Rating:
PG-13
House:
Riddikulus
Characters:
Draco Malfoy Ron Weasley Lord Voldemort
Genres:
Humor Parody
Era:
Multiple Eras
Spoilers:
Philosopher's Stone Chamber of Secrets Prizoner of Azkaban Goblet of Fire Order of the Phoenix
Stats:
Published: 11/26/2003
Updated: 11/26/2003
Words: 500
Chapters: 1
Hits: 453

Karaoke Fun with the Dark Lord

Selket

Story Summary:
Karaoke night in Hogsmeade.

Posted:
11/26/2003
Hits:
453
Author's Note:
This is actually a story my sister wrote for me. Because she's awesome.


"I will survive! Oh no not I! I will surviiiive!!!" Draco Malfoy screeched at the top of his lungs, thrashing about his pale blond hair. The audience erupted like Mount St Helens, but with applause instead of with tons of volcanic ash as Draco Malfoy took a sweeping bow. They were obviously distracted from his horrible voice by his hot wizard robes and shiny hair. I mean, check it out.

Malfoy stepped off of the brightly lit stage and walked towards his Slytherin friends in the back of the dark smoky karaoke bar.

"Yahh!" said Goyle, giving Draco a high five.

"Yaaahhh!!" said Crabbe, not to be outdone, and also gave Draco a high five.

"Two times!" they both grunted. Draco ducked and they ended up falling on the floor. Of course he smirked. He and the two confused thugs sat down in their booth.

"Huh huh huh huh," said Goyle.

"Huh huh huh," said Crabbe.

"What the Fuck?" said Draco Malfoy. Then he looked to where they were pointing. "Oh man, that's a laugh."

"Huh huh huh huh." I guess that's their laugh.

Ron Weasley was making a fool of himself, singing some ninny song about sunshine and flowers. His cheesy grin and jazz hands just added to the hilarity for this group of goons.
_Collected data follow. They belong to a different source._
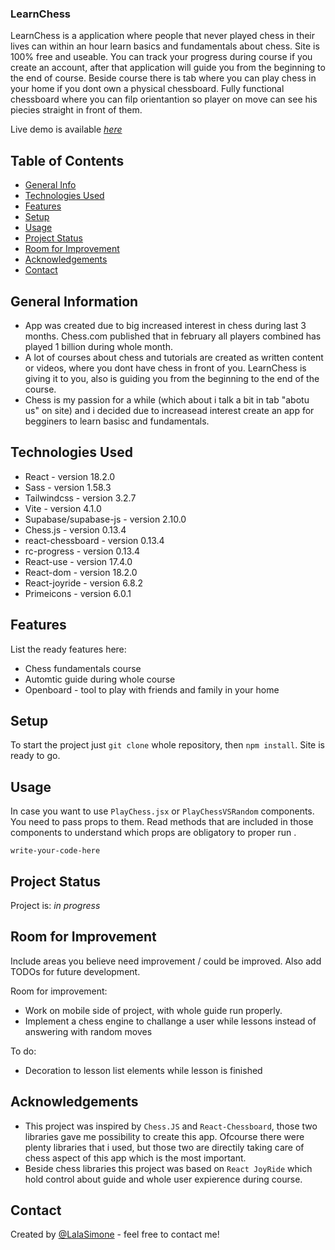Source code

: ### LearnChess


LearnChess is a application where people that never played chess in their lives can within an hour learn basics and fundamentals about chess. Site is 100% free and useable. You can track your progress during course if you create an account, after that application will guide you from the beginning to the end of course. Beside course there is tab where you can play chess in your home if you dont own a physical chessboard. Fully functional chessboard where you can filp orientantion so player on move can see his piecies straight in front of them.

Live demo is available [_here_](https://learnchessbylala.netlify.app/)

## Table of Contents

-   [General Info](#general-information)
-   [Technologies Used](#technologies-used)
-   [Features](#features)
-   [Setup](#setup)
-   [Usage](#usage)
-   [Project Status](#project-status)
-   [Room for Improvement](#room-for-improvement)
-   [Acknowledgements](#acknowledgements)
-   [Contact](#contact)

## General Information

-   App was created due to big increased interest in chess during last 3 months. Chess.com published that in february all players combined has played 1 billion during whole month.
-   A lot of courses about chess and tutorials are created as written content or videos, where you dont have chess in front of you. LearnChess is giving it to you, also is guiding you from the beginning to the end of the course.
-   Chess is my passion for a while (which about i talk a bit in tab "abotu us" on site) and i decided due to increasead interest create an app for begginers to learn basisc and fundamentals.

## Technologies Used

-   React - version 18.2.0
-   Sass - version 1.58.3
-   Tailwindcss - version 3.2.7
-   Vite - version 4.1.0
-   Supabase/supabase-js - version 2.10.0
-   Chess.js - version 0.13.4
-   react-chessboard - version 0.13.4
-   rc-progress - version 0.13.4
-   React-use - version 17.4.0
-   React-dom - version 18.2.0
-   React-joyride - version 6.8.2
-   Primeicons - version 6.0.1

## Features

List the ready features here:

-   Chess fundamentals course
-   Automtic guide during whole course
-   Openboard - tool to play with friends and family in your home

## Setup

To start the project just `git clone` whole repository, then `npm install`. Site is ready to go.

## Usage

In case you want to use `PlayChess.jsx` or `PlayChessVSRandom` components. You need to pass props to them. Read methods that are included in those components to understand which props are obligatory to proper run .

`write-your-code-here`

## Project Status

Project is: _in progress_

## Room for Improvement

Include areas you believe need improvement / could be improved. Also add TODOs for future development.

Room for improvement:

-   Work on mobile side of project, with whole guide run properly.
-   Implement a chess engine to challange a user while lessons instead of answering with random moves

To do:

-   Decoration to lesson list elements while lesson is finished

## Acknowledgements

-   This project was inspired by `Chess.JS` and `React-Chessboard`, those two libraries gave me possibility to create this app. Ofcourse there were plenty
    libraries that i used, but those two are directily taking care of chess aspect of this app which is the most important.
-   Beside chess libraries this project was based on `React JoyRide` which hold control about guide and whole user expierence during course.

## Contact

Created by [@LalaSimone](https://github.com/LalaSimon) - feel free to contact me!
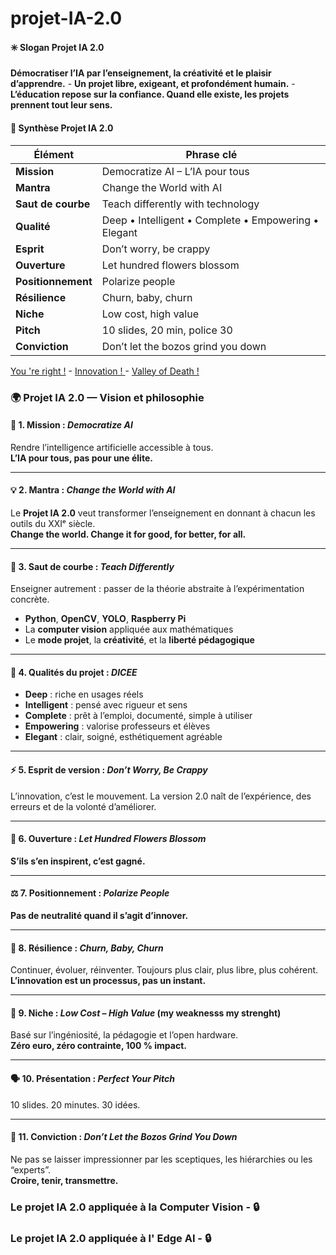 # projet-IA-2.0

#### ✳️ Slogan Projet IA 2.0
**Démocratiser l’IA par l’enseignement, la créativité et le plaisir d’apprendre.** - **Un projet libre, exigeant, et profondément humain.** - **L’éducation repose sur la confiance. Quand elle existe, les projets prennent tout leur sens.**  

#### 🧭 Synthèse Projet IA 2.0
| Élément | Phrase clé |  
|----------|-------------|  
| **Mission** | Democratize AI – L’IA pour tous |  
| **Mantra** | Change the World with AI |  
| **Saut de courbe** | Teach differently with technology |  
| **Qualité** | Deep • Intelligent • Complete • Empowering • Elegant |  
| **Esprit** | Don’t worry, be crappy |  
| **Ouverture** | Let hundred flowers blossom |  
| **Positionnement** | Polarize people |  
| **Résilience** | Churn, baby, churn |  
| **Niche** | Low cost, high value |  
| **Pitch** | 10 slides, 20 min, police 30 |  
| **Conviction** | Don’t let the bozos grind you down |  

[You 're right !](https://youtu.be/VNGFep6rncY?si=nYJm1ob12RWcnMFv) - [Innovation ! ](https://youtu.be/Mtjatz9r-Vc?si=qMR0apdlt54by1X4) - [Valley of Death !](https://youtu.be/QLuqXctU_IQ?si=lBmejYNtvQyk0PhJ)  

### 🌍 Projet IA 2.0 — Vision et philosophie

#### 🎯 1. Mission : *Democratize AI*
Rendre l’intelligence artificielle accessible à tous.  
**L’IA pour tous, pas pour une élite.**

---

#### 💡 2. Mantra : *Change the World with AI*
Le **Projet IA 2.0** veut transformer l’enseignement en donnant à chacun les outils du XXIᵉ siècle.  
**Change the world. Change it for good, for better, for all.**

---

#### 🚀 3. Saut de courbe : *Teach Differently*
Enseigner autrement : passer de la théorie abstraite à l’expérimentation concrète.
- **Python**, **OpenCV**, **YOLO**, **Raspberry Pi**  
- La **computer vision** appliquée aux mathématiques  
- Le **mode projet**, la **créativité**, et la **liberté pédagogique**

---

#### 🎲 4. Qualités du projet : *DICEE*
- **Deep** : riche en usages réels  
- **Intelligent** : pensé avec rigueur et sens  
- **Complete** : prêt à l’emploi, documenté, simple à utiliser  
- **Empowering** : valorise professeurs et élèves  
- **Elegant** : clair, soigné, esthétiquement agréable

---

#### ⚡ 5. Esprit de version : *Don’t Worry, Be Crappy*
L’innovation, c’est le mouvement. La version 2.0 naît de l’expérience, des erreurs et de la volonté d’améliorer.  

---

#### 🌸 6. Ouverture : *Let Hundred Flowers Blossom*
**S’ils s’en inspirent, c’est gagné.**

---

#### ⚖️ 7. Positionnement : *Polarize People*
**Pas de neutralité quand il s’agit d’innover.**

---

#### 🔁 8. Résilience : *Churn, Baby, Churn*
Continuer, évoluer, réinventer. Toujours plus clair, plus libre, plus cohérent.  
**L’innovation est un processus, pas un instant.**

---

#### 🎯 9. Niche : *Low Cost – High Value* (my weaknesss my strenght)
Basé sur l’ingéniosité, la pédagogie et l’open hardware.  
**Zéro euro, zéro contrainte, 100 % impact.**

---

#### 🗣️ 10. Présentation : *Perfect Your Pitch*
10 slides. 20 minutes. 30 idées.  

---

#### 💪 11. Conviction : *Don’t Let the Bozos Grind You Down*
Ne pas se laisser impressionner par les sceptiques, les hiérarchies ou les “experts”.  
**Croire, tenir, transmettre.**


### Le projet IA 2.0 appliquée à la Computer Vision - 🔒


### Le projet IA 2.0 appliquée à l' Edge AI - 🔒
Suddenly a dark shadow passed over the three Slytherins. Of course, it was barely noticeable because the room was so dark already. More noticeable were the creepy noises emanating from the tall cloaked figure who stood before their table.

"Fwoosh, fwoosh, oooooo, ooooooo," said the sinister man. So maybe the sounds weren't all too creepy. But Malfoy, Crabbe, and Goyle cowered all the same.

"Wha--what do you want oh dark one?"

Voldemort slowly raised one arm and pointed at Draco Malfoy. "How dare you laugh at that song? That song was a hit way before you were in diapers, mister."

"I.. um.. he started it!" Malfoy cowarded, pointing at Crabbe.

Crabbe couldn't really talk, and just pointed at Goyle.

"I don't care who freakin' started it!" Voldemort boomed. "But as your punishment for dissing my fave song, you must sing the backups as I perform it now. Karaoke!" And with that, Voldemort swooshed off towards the stage. The other three followed grudgingly behind.

"Flowers and daisies and pansies and roooooses!"

"And roooses!"

Bright colorful lights danced in time to their music (Voldemort's a pretty powerful enchanter, he can do stuff like that).

"Dance break! Now boogie!" He Who Must Not Be Named ordered.

Malfoy started breakdancing or something weird like that, and the girls screamed (so did Harry Potter? I couldn't tell, his screams sound just like the girls'.)

"BOOOGIE!!" Voldemort zapped Draco who instantly began boogieing.

"Sunshine and rainbows and flowers and kittieeeeeeeeeeeeeees!"

"Suunshiiiine.... Kittieeeeeeeeeeees!"

Well, Draco Malfoy thought as he boogied and sang backup for the dark lord of the wizards, at least Ron looks pissed. And Ron was. That stupid Voldemort sang the same song right after him. And with style.